Laut Lambrecht haben seit Beginn der Corona-Pandemie viele Gewerbetreibende ihre angemieteten Gewerberäume wegen der pandemiebedingten Beschränkungen gar nicht oder nur sehr eingeschränkt nutzen können. Doch die Rückmeldungen aus der Praxis zeigten, dass sich nur ein Teil der Vermieter als kooperativ erweise und zu Verhandlungen bereit sei.
Unsicherheit der Vertragspartner
Zwar gibt es Hilfspakete der Bundesregierung und weitere rechtliche Möglichkeiten, die bereits heute eine Reduktion der Belastungen von Gewerbemietern ermöglichen. Im Weiteren haben aber auch die Gerichte nun erstinstanzliche Urteile gefällt, in denen die Voraussetzungen zu Mietminderungen bei Mängeln oder Ansprüche auf Vertragsanpassung wegen einer Störung der Geschäftsgrundlage geprüft und teilweise bejaht wurden.
Tatsächlich entschied das Landgericht Frankfurt am Main mit Blick auf ein Textil-Einzelhandelsgeschäft, dass die staatlich verordnete Schließung keinen Mangel darstelle und somit keine Mietminderungen rechtfertige.
Eine Störung der Geschäftsgrundlage sahen die Richter ebenfalls nicht (Az. 2—15 O 23/20). Das Landgericht München stufte hingegen die Corona-Schließungen als Mietmangel ein (Az. 3 O 4495/20). Als Begründung wurde hierbei unter anderem eine Entscheidung des Reichsgerichts von 1915 angeführt, in dem der Betrieb einer Tanzbar zu Beginn des Ersten Weltkriegs polizeilich eingeschränkt wurde. Dadurch seien die Räume mit einem Fehler behaftet worden, der die Tauglichkeit zu der vertragsgemäßen Nutzung mindere. Daher sei der Minderungsanspruch der Kläger auch im aktuellen Fall gerechtfertigt. Daher durften die Ladenmieter ihre Miete deutlich mindern. Rechtsexperten stellen jedoch „die Unmöglichkeit des vertragsgemäßen Gebrauchs in der Coronakrise aber nur sehr selten fest”.
Doch die Rechtsunsicherheit bei Teilen der betroffenen Vertragsparteiensoll nun enden und eine gesetzliche Klarstellung zu möglichen Corona-Notlagen ist nach Ansicht der Justizministerin notwendig.
Deutsche Mieterbund begrüßt Lambrechts Forderung
Vereinbarungen auf freiwilliger Basis zwischen Mieter und Vermieter können erfolgversprechend sein, denn auch Vermieter erkennen, dass die Mietersuche in der Krise kein Zuckerschlecken ist.
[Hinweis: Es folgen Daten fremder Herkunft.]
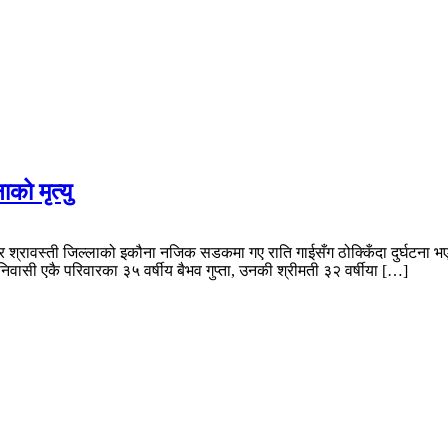
को मृत्यु
 श्रावस्ती जिल्लाको इकौना नजिक सडकमा गए राति गाईसँग ठोक्किँदा दुर्घटना भए
वासी एकै परिवारका ३५ वर्षीय बैभव गुप्ता, उनकी श्रीमती ३२ वर्षीया […]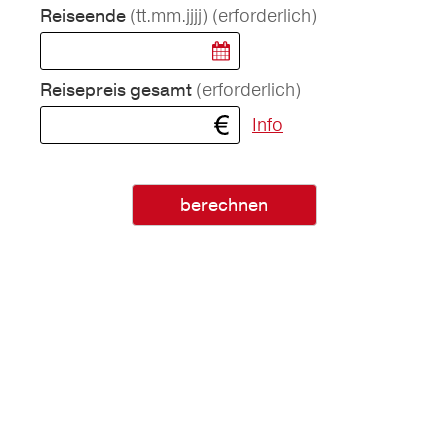
(tt.mm.jjjj)
(erforderlich)
Reiseende
(erforderlich)
Reisepreis gesamt
Info
berechnen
Das eröffne Raum für Zugeständnisse.
Der Deutsche Mieterbund begrüßt das Vorhaben von Ministerin Lambrecht. Verbandspräsident Lukas Siebenkotten forderte gegenüber dem Handelsblatt die Klarstellung der Politik, „dass eine staatlich verordnete Schließung von Geschäftsräumen eine Mietanpassung zur Folge haben kann“. Denn nur so seien auch die Gewerbemieter „effektiv geschützt“, die nicht mit dem Entgegenkommen ihrer Vermieter rechnen können.
Neben der gesetzlichen Klarstellung plant Lambrecht auch eine „verfahrensrechtliche Regelung zur Beschleunigung von Gerichtsverfahren über die Anpassung der Gewerbemiete infolge der Covid-19-Pandemie“. Mit der Beschleunigung, so erklärt die Ministerin „kann dann im Einzelfall schnell Rechtssicherheit erzielt werden, wenn die Fälle vor Gericht gehen sollen“.